*** Opening of DATA PROVIDED ***
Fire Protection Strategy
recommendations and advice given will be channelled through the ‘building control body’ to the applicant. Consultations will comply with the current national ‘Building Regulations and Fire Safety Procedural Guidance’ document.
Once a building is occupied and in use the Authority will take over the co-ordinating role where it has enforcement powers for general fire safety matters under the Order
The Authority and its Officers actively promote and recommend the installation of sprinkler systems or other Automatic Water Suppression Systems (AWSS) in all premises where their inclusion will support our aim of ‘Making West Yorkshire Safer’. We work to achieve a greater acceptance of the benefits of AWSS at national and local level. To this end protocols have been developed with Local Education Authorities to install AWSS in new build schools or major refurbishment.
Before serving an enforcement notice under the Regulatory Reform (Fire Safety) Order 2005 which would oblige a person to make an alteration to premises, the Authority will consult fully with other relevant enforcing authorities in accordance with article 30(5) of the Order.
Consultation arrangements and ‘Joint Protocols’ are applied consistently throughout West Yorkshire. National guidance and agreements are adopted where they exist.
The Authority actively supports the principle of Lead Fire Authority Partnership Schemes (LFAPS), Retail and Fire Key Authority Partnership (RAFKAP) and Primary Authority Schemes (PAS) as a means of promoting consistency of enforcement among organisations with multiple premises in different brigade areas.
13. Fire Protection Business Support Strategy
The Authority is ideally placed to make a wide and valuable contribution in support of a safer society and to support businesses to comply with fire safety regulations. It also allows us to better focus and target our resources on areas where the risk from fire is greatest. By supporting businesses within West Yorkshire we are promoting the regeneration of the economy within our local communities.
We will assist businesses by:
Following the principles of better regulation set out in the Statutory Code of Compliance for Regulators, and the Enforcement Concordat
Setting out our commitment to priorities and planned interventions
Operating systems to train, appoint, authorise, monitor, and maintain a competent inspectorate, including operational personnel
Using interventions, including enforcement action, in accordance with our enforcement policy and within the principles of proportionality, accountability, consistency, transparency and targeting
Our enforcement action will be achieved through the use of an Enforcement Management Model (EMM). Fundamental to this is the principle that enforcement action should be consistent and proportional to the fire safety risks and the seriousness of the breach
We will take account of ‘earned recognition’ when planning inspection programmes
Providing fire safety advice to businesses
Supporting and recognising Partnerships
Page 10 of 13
*** Close of DATA PROVIDED ***
> **EXERCISE INSTRUCTIONS**
Which lines run from the one containing "Providing fire safety advice to businesses" to the final line of the entries? Return those lines exactly, and only those.

> **WRITTEN ANSWER**
Providing fire safety advice to businesses
Supporting and recognising Partnerships
Page 10 of 13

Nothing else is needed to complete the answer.